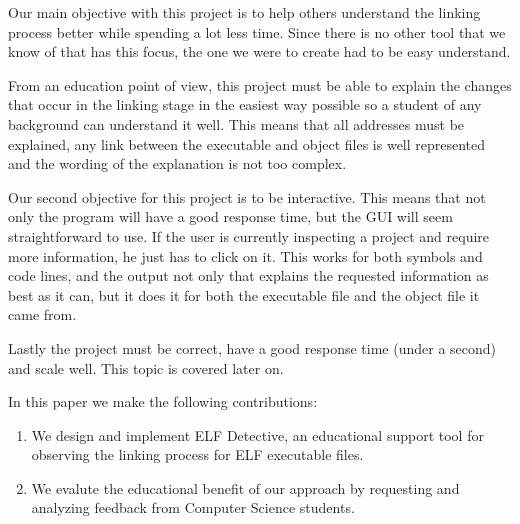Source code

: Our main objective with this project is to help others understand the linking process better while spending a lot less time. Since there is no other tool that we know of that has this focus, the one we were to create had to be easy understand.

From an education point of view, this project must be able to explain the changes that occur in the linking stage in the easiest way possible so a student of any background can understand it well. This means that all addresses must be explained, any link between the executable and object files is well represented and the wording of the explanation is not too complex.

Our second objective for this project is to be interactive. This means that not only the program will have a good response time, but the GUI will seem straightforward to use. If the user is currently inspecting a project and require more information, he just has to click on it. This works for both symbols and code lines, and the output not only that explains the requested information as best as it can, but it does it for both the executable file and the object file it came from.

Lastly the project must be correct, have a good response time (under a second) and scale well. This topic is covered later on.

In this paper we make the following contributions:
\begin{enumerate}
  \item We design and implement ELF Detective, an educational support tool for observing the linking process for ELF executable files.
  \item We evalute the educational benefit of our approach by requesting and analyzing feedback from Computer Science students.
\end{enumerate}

● ● ● ●

▶ [WHAT NEEDS TO BE DONE]:
Word for word, copy the line containing "In this paper" and each line after it to the end of the records, and nothing besides.

▶ [ANSWER TO THIS EXERCISE]:
In this paper we make the following contributions:
\begin{enumerate}
  \item We design and implement ELF Detective, an educational support tool for observing the linking process for ELF executable files.
  \item We evalute the educational benefit of our approach by requesting and analyzing feedback from Computer Science students.
\end{enumerate}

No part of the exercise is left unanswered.